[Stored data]
★ ★ ★
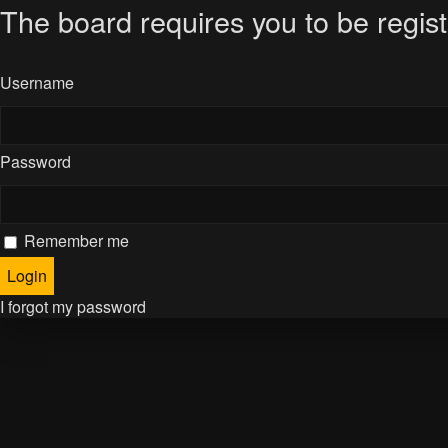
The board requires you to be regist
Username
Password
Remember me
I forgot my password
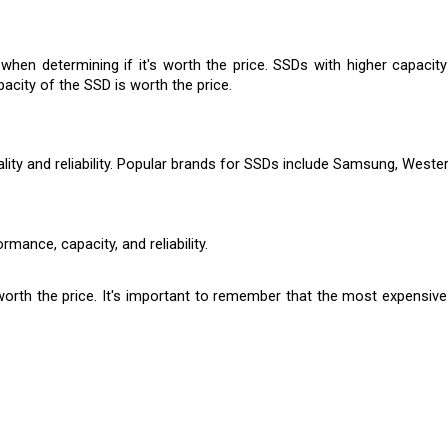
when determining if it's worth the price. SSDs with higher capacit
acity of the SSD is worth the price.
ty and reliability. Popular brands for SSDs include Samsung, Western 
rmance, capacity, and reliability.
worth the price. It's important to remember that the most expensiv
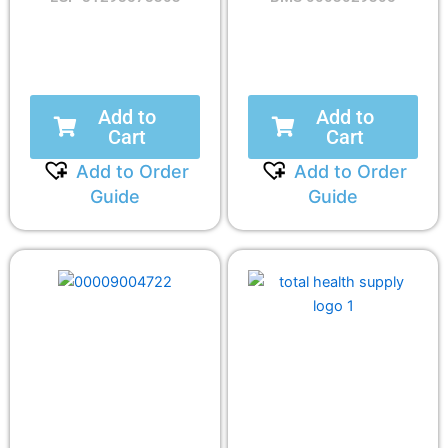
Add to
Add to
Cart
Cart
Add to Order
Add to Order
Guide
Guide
★ ★ ★
◆ TASK INSTRUCTIONS
From the first line to the last, set down the records above exactly and skip the pictures.

◆ EXERCISE RESULT
The board requires you to be regist
Username
Password
Remember me
I forgot my password
when determining if it's worth the price. SSDs with higher capacit
acity of the SSD is worth the price.
ty and reliability. Popular brands for SSDs include Samsung, Western 
rmance, capacity, and reliability.
worth the price. It's important to remember that the most expensiv
Add to
Add to
Cart
Cart
Add to Order
Add to Order
Guide
Guide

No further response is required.